Challenging convention is not new to Middlebury. The College itself began as an odd notion—an “experiment,” Liebowitz noted in his 2004 inaugural address, founded without government support in a “tiny settlement,” isolated in the frigid Northeast. Then in 1915, Vassar College German professor Lilian Stroebe saw Middlebury’s remoteness as the perfect setting for an immersive language program, a Universität on Otter Creek. The burgeoning Language Schools soon attracted international scholars and sheltered brave thinkers fleeing totalitarian regimes—from Spain, Italy, Russia, and elsewhere.

When Joseph Battell died and bequeathed the College his Bread Loaf Inn in nearby Ripton, the school prepared to sell it until two English professors knocked on the president’s door with a bold proposal: allow them to found a graduate school of English and use the Inn as their mountain campus. The notion of Ripton, Vermont, as a literary polestar would once have been risible, but in 1921 Robert Frost arrived to teach, and five years later he helped launch the nation’s first writers’ conference there.

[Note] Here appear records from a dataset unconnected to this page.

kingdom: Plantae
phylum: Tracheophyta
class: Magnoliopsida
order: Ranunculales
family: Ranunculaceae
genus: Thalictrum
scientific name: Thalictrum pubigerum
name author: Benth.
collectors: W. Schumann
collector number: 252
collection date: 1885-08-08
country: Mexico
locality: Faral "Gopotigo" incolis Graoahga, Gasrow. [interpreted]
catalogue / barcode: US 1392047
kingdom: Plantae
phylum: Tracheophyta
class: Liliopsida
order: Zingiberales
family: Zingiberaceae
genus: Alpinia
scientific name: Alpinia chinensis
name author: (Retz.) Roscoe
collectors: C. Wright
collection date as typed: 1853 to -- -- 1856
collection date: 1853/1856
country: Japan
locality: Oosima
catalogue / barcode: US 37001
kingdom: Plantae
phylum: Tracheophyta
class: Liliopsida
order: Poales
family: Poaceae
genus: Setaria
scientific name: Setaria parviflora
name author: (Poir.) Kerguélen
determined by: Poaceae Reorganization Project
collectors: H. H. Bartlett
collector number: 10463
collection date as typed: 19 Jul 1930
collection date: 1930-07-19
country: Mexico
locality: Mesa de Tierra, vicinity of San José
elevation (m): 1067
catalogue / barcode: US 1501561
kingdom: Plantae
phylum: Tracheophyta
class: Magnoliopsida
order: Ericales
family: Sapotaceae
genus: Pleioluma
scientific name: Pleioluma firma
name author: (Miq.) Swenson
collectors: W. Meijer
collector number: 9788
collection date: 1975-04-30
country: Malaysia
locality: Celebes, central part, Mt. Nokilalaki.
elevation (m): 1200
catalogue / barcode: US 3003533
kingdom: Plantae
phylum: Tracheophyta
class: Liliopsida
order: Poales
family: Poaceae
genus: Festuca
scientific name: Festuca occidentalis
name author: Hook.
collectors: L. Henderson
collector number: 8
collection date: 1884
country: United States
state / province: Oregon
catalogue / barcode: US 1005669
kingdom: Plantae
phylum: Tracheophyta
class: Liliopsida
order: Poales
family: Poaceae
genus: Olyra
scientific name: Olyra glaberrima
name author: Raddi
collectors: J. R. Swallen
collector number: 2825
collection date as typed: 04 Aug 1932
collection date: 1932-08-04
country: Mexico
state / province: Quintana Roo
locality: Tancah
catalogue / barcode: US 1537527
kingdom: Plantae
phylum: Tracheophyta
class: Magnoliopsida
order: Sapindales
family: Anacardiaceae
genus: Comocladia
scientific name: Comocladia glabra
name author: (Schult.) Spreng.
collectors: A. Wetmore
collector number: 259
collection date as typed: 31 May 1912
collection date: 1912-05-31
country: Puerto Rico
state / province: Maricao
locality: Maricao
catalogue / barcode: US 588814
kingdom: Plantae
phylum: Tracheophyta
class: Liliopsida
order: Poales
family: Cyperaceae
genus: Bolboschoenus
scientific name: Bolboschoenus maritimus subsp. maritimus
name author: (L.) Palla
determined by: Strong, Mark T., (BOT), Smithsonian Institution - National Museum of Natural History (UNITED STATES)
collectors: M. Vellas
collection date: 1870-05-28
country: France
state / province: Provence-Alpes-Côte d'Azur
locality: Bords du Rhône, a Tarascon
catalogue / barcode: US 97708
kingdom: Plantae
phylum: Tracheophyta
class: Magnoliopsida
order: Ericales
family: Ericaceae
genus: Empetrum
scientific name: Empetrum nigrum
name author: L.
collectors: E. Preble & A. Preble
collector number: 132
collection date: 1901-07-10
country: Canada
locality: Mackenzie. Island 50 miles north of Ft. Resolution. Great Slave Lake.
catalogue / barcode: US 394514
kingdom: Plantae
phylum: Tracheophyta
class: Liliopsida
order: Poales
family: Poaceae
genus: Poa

And in 1965, when Middlebury quite literally invented a new major, environmental studies, its interdisciplinary curriculum spread like brushfire to universities throughout the country. Little did the College know it was sowing the seeds for today’s carbon-neutrality pledge, its LEED-platinum environmental center, and its biomass facility.

Whatever traits have crept into the campus gene pool in the last two hundred years, risk aversion is not one of them. Which is why it shouldn’t be surprising that Liebowitz would be advocating and leading the charge for an evolved definition of what a liberal arts education might become. But even that did not prepare him to consider, at first, an audacious idea proposed by his wife Jessica in early June 2009.